Spontaneity of Flight and the Gaiety of Silent Secrets Shared. During the elegant dinner prepared to welcome Amelia Earhart and her husband (which started with George Washington’s crab chowder in no less than the White House) – the conversation shifted to how it was like to fly at night in the dark. Amelia describes it as such:
Amelia’s eyes sparkled. “The stars glitter all about and seem close enough to touch.
At higher elevations, the clouds below shine white with dark islands where the night sea shows through. I’ve seen the planet Venus setting on the horizon, and I’ve circled cities of twinkling lights.”
Naturally, the First Lady Eleanor Roosevelt wanted to experience this for herself. When the Secret Service men protested saying the trip has not been approved, Eleanor responded:
“Nonsense!” said Eleanor. “If Amelia Earhart can fly solo across the Atlantic Ocean, I can certainly take a short flight to Baltimore and back!”
Now that’s one decisive woman!

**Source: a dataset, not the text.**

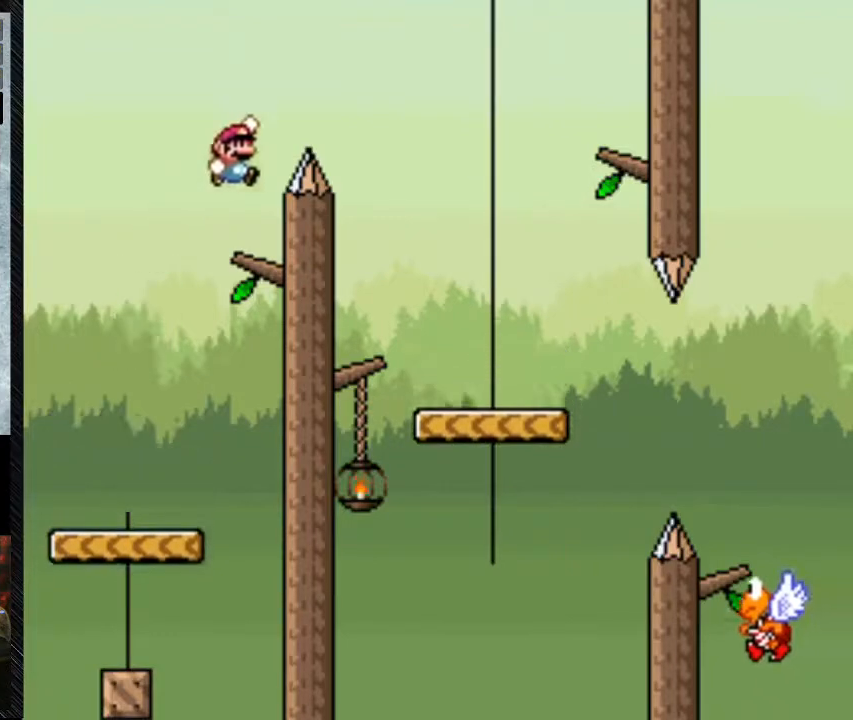
{"buttons": ["B", "Y"], "events": [[433, "DPAD_RIGHT", "up"]]}
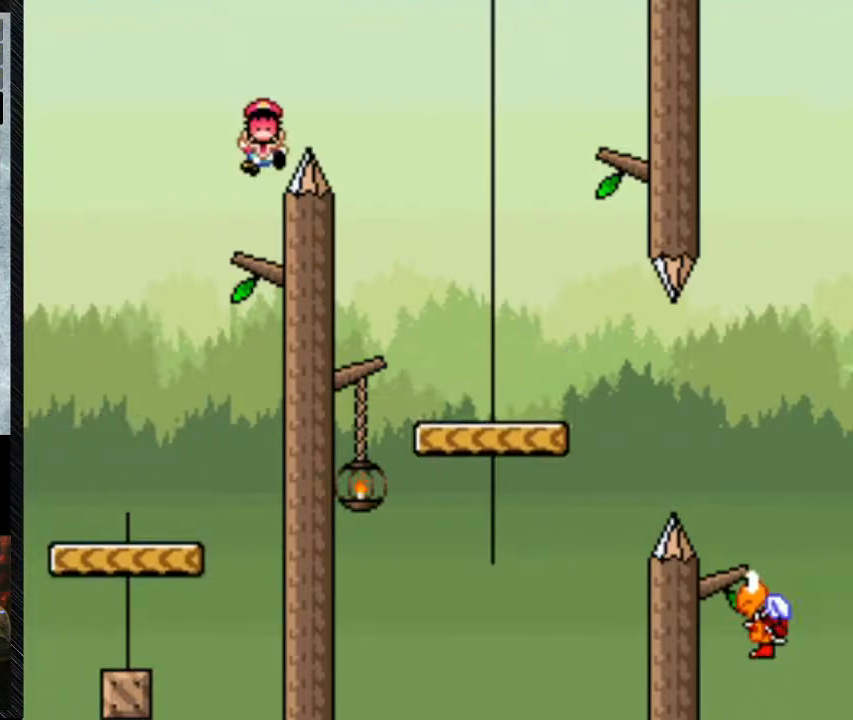
{"buttons": ["A"], "events": [[133, "B", "up"], [133, "Y", "up"], [400, "A", "down"]]}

No arguments required for a burst of spontaneous glee and shared excitement between two headstrong women that know no Secret Service caution, warnings, and red-tape remonstrations.

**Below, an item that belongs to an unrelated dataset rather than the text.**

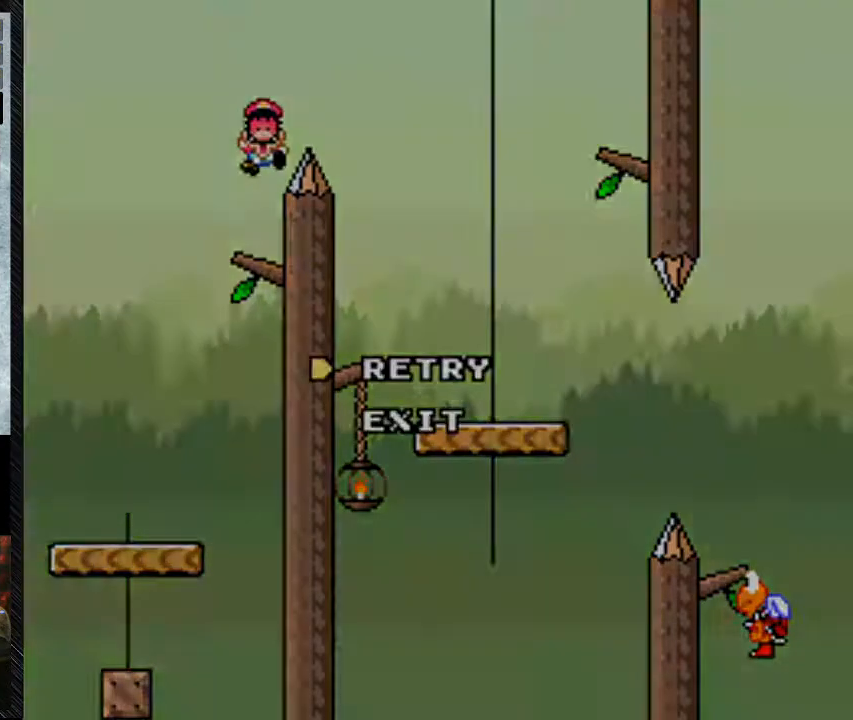
{"buttons": [], "events": [[67, "A", "up"], [100, "A", "down"], [333, "A", "up"]]}
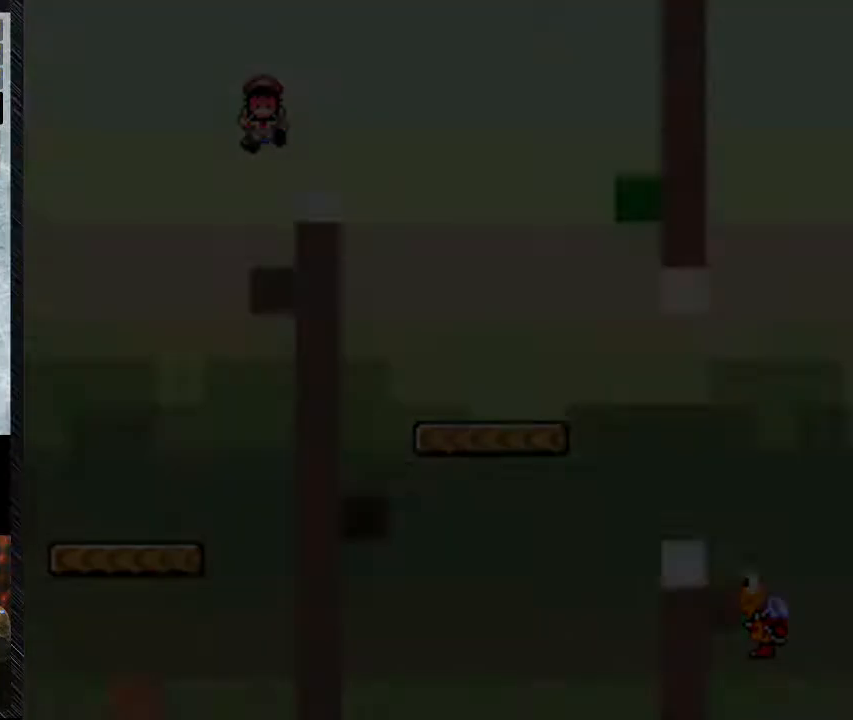
{"buttons": [], "events": []}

Wellspring of Love, Shared Pain, and Sisterhood. I have always been amazed at the circle of friendship that is magically woven between and among women. While there are bonds that can only be shared between a man and a woman – and the casual, non-dramatic, but equally powerful camaraderie among men – I would still argue that the affinity among women who have gone through hell together – simply knows no boundaries.
There is an unspoken pact of sisterhood that makes one keenly familiar with each other’s pain in an intimate way that no man can ever penetrate. I’ve been blessed with women friends who will journey through the deepest and darkest corners of my soul and back – and for that I shall always be grateful to the universe.

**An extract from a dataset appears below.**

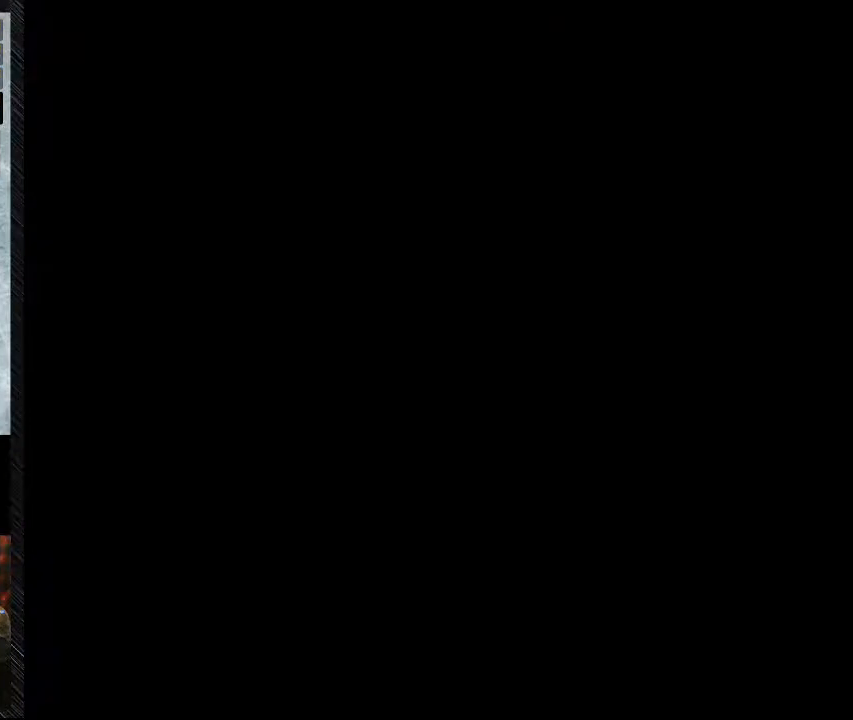
{"buttons": ["Y"], "events": [[500, "Y", "down"]]}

Resources and Links. I found a number of detailed resources and links for this picture book. Click here to be taken to a downloadable PDF file as created by LibrarySparks for their August/ September Web resources for 2004. It includes a ten-paged Amelia and Eleanor comprehensive Literature Guide with printable worksheets.
A Lesson Plan has likewise been created by Scholastic which includes a variety of classroom activities to choose from. This, on the other hand, is a downloadable powerpoint that contains 101 slides compiled by Terry Sams and Melissa Guinn – it includes a comprehension skill review, research study skills, and a detailed discussion on historical fiction. Here is another downloadable pdf file created by Mercer’s Eastman, Center EDUC 403 Class that also includes activities that teachers can share inside the classroom.
Pam Munoz Ryan was born and raised in California’s San Joaquin Valley. Her heritage is part Spanish, Mexican, Basque, Italian and Oklahoman (source here). She has written thirty books for young people including the award-winning Esperanza Rising and The Dreamer among others. Pam is the National Education Association’s Author Recipient of the Civil and Human Rights Award, the Virginia Hamilton Award for Multicultural Literature and twice the recipient of the Willa Cather Literary Award for Writing. If you wish to know more about her, click here to be taken to her official website.
Brian Selznick was born in 1966 in New Jersey. He is best known for his award-winning and widely-celebrated book The Invention of Hugo Cabret which to the best of my knowledge is being made into a film by Martin Scorcese. He studied at The Rhode Island School of Design and worked at Eeyore’s Books for Children in New York City after he graduated from college (source here). I was not able to find his official website but I managed to locate the website for the Invention of Hugo Cabret and Brian’s bio here.
Amelia and Eleanor Go For a Ride. By Pam Munoz Ryan. Pictures by Brian Selznick. Scholastic Press, New York, 1999. Bought my own copy of the book.